**STATED GOAL:** Count how many lines of the rows below contain the string "anything" and give only that number.

━━━━━━━━

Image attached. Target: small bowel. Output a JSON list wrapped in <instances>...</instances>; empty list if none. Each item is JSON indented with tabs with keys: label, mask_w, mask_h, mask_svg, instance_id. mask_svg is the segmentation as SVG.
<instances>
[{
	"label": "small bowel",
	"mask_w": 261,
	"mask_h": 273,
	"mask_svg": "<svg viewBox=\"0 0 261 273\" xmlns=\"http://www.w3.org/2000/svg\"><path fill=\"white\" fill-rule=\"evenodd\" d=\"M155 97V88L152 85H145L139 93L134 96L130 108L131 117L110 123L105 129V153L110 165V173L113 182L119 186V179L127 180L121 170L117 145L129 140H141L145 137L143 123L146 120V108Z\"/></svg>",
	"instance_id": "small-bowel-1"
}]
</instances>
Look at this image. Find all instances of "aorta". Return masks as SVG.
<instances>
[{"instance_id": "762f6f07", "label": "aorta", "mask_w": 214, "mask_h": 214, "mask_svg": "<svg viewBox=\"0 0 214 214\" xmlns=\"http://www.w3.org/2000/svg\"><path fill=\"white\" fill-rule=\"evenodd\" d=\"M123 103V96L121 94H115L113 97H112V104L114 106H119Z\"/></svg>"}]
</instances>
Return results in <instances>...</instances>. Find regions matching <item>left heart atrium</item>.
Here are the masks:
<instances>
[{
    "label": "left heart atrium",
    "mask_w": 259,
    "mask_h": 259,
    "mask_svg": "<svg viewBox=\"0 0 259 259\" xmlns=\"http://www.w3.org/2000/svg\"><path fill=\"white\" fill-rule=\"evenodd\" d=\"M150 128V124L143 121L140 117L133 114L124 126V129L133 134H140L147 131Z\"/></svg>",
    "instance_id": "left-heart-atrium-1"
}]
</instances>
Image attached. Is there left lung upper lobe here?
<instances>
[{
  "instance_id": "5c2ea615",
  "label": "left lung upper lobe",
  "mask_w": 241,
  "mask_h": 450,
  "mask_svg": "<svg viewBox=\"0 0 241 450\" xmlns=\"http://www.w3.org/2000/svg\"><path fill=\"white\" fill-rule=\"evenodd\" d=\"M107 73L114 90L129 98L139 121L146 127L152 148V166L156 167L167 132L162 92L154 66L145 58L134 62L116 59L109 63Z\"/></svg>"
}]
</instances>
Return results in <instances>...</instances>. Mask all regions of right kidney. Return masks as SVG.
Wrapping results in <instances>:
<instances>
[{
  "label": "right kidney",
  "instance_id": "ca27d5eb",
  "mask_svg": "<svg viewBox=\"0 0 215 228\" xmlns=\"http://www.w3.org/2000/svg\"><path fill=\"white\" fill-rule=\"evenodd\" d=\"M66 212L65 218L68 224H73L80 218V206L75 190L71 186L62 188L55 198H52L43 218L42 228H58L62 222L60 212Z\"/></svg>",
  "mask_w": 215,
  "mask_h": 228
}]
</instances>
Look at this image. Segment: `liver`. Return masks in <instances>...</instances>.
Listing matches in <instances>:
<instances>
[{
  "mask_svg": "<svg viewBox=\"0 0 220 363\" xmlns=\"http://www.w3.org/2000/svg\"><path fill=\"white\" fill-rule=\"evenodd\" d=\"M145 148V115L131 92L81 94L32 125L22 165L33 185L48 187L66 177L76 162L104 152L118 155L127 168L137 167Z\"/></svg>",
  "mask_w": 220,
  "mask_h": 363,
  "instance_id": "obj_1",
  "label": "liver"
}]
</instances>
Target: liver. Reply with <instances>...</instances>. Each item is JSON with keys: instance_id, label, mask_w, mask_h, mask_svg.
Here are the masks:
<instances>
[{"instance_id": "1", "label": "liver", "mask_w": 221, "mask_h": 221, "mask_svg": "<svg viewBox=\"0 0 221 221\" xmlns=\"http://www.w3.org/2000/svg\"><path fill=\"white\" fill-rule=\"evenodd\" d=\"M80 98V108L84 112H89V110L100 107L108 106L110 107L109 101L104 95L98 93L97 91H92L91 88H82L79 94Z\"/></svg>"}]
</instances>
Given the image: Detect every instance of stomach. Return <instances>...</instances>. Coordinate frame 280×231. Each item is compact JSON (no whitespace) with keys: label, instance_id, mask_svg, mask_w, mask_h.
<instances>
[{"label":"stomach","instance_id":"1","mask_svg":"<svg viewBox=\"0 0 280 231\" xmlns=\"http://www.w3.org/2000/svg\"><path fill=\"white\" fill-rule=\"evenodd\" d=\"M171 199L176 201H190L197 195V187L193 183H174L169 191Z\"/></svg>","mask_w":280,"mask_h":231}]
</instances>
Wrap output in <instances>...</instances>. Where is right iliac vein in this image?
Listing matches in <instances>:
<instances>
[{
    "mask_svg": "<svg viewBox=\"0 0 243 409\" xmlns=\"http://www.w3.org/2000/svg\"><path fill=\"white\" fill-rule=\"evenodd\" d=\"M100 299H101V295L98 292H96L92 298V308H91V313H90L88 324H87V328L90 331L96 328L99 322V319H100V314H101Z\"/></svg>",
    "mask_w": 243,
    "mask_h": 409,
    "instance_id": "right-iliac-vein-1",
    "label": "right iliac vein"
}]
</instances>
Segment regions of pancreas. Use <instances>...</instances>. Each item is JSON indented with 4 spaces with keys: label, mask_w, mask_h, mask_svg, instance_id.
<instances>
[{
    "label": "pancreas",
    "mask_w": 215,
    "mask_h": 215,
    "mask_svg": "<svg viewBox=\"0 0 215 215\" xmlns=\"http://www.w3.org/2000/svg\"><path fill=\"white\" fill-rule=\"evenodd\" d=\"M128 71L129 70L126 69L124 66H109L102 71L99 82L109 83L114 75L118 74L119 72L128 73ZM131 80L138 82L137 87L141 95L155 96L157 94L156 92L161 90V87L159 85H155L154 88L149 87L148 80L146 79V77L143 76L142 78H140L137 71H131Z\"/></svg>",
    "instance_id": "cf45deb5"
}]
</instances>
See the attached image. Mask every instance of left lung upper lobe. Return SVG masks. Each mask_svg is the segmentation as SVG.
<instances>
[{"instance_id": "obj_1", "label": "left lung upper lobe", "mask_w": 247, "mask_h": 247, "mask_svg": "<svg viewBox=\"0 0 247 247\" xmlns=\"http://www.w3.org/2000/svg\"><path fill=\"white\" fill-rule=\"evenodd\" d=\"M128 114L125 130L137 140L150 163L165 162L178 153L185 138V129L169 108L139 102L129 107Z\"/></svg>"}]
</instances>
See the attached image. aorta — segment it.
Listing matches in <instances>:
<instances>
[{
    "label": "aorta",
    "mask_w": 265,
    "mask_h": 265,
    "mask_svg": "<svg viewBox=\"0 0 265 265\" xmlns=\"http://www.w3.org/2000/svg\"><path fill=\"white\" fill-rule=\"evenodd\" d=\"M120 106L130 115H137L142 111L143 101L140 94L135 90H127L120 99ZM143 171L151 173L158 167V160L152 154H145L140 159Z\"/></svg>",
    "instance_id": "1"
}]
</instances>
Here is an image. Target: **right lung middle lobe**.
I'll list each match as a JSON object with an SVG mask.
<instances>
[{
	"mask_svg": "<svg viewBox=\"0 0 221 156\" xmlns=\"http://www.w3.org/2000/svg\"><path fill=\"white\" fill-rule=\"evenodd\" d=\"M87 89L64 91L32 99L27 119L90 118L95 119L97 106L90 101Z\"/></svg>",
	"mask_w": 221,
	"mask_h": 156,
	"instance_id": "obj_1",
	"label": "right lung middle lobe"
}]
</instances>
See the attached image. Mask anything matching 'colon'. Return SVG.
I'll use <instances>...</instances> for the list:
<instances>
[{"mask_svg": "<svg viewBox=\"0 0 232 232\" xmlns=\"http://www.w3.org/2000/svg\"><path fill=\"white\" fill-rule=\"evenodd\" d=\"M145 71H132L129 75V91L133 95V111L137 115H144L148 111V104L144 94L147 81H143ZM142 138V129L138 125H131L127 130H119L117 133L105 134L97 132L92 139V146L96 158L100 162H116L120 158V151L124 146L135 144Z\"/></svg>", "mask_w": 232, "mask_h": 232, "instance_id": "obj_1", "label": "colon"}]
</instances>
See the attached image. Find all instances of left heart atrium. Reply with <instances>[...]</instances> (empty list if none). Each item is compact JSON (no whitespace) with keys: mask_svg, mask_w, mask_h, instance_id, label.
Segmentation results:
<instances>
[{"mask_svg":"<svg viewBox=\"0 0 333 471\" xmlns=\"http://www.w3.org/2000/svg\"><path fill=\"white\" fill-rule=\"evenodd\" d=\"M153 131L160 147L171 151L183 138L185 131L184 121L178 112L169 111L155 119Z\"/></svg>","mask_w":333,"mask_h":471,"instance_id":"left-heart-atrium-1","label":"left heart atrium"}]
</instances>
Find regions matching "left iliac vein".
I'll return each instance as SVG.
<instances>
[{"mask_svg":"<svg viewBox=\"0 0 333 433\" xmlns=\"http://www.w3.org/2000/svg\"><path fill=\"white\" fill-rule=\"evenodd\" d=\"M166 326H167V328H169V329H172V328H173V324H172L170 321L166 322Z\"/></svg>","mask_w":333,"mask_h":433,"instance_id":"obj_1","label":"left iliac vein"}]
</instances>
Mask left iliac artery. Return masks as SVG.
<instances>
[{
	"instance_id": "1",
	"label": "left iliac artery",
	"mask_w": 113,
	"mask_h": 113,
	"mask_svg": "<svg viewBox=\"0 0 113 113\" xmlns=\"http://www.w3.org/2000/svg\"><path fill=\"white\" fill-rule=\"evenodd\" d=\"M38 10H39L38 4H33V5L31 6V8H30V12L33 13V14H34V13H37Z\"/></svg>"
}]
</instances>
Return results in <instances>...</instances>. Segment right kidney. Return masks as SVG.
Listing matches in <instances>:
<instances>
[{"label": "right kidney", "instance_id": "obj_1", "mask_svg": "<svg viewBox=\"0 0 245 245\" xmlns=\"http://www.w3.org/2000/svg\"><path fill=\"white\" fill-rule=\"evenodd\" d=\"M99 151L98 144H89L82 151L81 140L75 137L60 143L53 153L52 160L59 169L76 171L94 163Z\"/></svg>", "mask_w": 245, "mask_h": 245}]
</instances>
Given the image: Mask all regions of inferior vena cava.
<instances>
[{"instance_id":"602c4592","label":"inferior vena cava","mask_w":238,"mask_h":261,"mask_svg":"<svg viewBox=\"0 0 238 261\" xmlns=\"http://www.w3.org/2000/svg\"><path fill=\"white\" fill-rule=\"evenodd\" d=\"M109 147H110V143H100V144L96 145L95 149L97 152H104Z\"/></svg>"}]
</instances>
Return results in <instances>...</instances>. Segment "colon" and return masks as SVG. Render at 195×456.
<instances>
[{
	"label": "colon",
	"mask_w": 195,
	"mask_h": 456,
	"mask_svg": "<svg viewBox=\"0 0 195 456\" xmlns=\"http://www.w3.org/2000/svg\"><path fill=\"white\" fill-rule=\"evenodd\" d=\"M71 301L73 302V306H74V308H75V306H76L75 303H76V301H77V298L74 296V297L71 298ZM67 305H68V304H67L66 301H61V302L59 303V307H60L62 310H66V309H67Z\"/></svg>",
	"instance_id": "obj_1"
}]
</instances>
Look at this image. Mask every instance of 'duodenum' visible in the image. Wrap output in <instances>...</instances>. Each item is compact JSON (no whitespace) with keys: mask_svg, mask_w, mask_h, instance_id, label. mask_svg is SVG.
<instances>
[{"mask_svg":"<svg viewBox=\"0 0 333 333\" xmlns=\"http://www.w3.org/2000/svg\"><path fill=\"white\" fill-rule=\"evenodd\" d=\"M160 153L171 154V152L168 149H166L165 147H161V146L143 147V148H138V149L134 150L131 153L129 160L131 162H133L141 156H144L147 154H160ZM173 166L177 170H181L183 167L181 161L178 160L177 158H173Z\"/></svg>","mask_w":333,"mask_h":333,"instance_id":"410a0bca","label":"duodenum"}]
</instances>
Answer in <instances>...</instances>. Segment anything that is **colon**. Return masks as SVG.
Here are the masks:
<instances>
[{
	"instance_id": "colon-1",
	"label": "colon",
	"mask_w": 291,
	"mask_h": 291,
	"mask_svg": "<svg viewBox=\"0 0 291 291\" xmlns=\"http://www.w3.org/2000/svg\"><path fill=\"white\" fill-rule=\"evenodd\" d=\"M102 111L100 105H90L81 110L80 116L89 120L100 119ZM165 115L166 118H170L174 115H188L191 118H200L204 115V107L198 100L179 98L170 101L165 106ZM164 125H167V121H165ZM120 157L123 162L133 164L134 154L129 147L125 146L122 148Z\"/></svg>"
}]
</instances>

━━━━━━━━

**ANSWER FOR THE TASK:** 2